Now in the throes of the Great Books course, Hunter is also working his way through a list of books compiled by literary critic Harold Bloom.
“The list is many pages long and it has hundreds and hundreds of books,” he said. “That’s a lifetime goal that may never be reached, or, if it is reached, it will be a long time from now.”
Though Hunter said he prefers literary or aesthetic reading, the humanities major will rarely turn down a book.
“Humanities is a broad picture of everything, which is conducive to my personality because I’m pretty much interested in everything,” he said. “I’m not sure how I’ll be employable. I’ll either have to focus on something or be a librarian.”

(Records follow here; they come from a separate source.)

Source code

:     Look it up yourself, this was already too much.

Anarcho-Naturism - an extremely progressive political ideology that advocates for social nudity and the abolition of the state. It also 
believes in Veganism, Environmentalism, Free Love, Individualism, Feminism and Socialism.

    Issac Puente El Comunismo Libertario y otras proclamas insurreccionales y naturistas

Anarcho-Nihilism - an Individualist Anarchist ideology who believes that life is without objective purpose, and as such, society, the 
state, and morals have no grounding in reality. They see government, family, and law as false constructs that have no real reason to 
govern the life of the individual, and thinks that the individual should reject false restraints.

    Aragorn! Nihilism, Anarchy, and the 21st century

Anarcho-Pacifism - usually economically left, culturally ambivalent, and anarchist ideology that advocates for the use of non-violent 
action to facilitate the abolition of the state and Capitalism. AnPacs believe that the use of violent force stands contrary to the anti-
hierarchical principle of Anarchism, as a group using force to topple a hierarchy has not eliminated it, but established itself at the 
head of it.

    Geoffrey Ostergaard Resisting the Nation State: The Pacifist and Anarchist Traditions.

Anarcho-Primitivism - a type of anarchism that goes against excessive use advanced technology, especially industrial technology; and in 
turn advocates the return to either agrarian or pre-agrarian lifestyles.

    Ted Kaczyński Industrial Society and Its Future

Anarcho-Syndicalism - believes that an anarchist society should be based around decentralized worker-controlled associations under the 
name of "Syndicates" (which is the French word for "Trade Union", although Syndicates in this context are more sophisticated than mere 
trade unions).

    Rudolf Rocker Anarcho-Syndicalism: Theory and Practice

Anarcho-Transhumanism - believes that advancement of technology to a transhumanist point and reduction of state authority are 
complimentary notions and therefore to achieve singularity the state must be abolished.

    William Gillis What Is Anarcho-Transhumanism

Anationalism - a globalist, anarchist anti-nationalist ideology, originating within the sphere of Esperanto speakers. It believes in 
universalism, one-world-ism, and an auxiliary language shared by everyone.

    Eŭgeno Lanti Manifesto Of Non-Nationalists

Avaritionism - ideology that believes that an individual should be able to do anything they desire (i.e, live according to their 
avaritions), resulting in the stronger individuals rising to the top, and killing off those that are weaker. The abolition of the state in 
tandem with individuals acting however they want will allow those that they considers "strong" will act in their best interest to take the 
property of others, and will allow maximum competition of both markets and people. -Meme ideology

Books and the big question
Of those many interests, Hunter said, perhaps his strongest is religion.
It’s a topic Hunter has personally struggled with since high school.
“I had a very religious childhood,” he said. “Our church wasn’t fundamentalist, but it was in that direction.”
“My own religious upbringing was so narrow and focused, and I had a sneaking suspicion that it wasn’t right,” he added.
Hunter was baptized as a high school senior, a decision he said he wasn’t committed to. But he wasn’t comfortable challenging his religious background until his dad did the same.
“Religion can be difficult to investigate because there is so much family and emotion tied into it,” he said. “But after my dad did his own dissent and found his own kind of intellectual approach to it, I started perusing the philosophy section of Barnes and Noble.”
There, he said, he found his first books on atheism.
“Frankly, I found their arguments quite convincing,” he said. “Eventually I had to come out with it and tell my family that I wasn’t a Christian anymore.”
“That was hard on my mom,” he added.
Still, Hunter said he is the foremost critic of his own beliefs.
“I’m interested in discussing it, not engaging in fierce debate or winning anyone over,” he said. “I don’t think I’ve read enough or thought enough about it to promote it.”
Again, Hunter will use reading as a means of guidance.
“I don’t think you should divorce emotion from this important of a subject,” he said. “But religion is the most interesting subject ever, and I’m going to keep reading about it.”

Enriching experience
Though Hunter enjoys a tranquil lifestyle in a simple living space, he’s no stranger to balance and adventure.
“I think you should be creative in living and doing things that are unusual and meeting new people and trying new things,” he said. “If you read, you get a lot of that vicariously, but I’ve been trying to do it more. I have that capacity, but sometimes I’ll get caught up in books or homework or something.”
Though there is no substitute for a real experience, Hunter said, reading enriches his experience nonetheless.
“Milan Kundera wrote that we each put up a curtain, and that’s what we think life is about,” he said. “Literature pulls that curtain aside. It reveals things you maybe knew were there, but hadn’t necessarily thought about.”
It is possible to learn more from fiction, Hunter said, than from any work of science or history.
“With literature, you can compare what Milton called ‘master spirits’,” he said. “They’re the works of many writers as it relates to the broad range of experience they’ve all had. To be able to encounter that is a privilege.”
Hunter points to a photo of a supernova on the floor.
“Reading these works is like being able to see these photos from the Hubble Telescope,” he says. “It’s a privilege and a blessing, and I’m lucky to have them.”

1 comment:

Dan said...

Zach is one interesting dude. Too bad this was never published in the Record.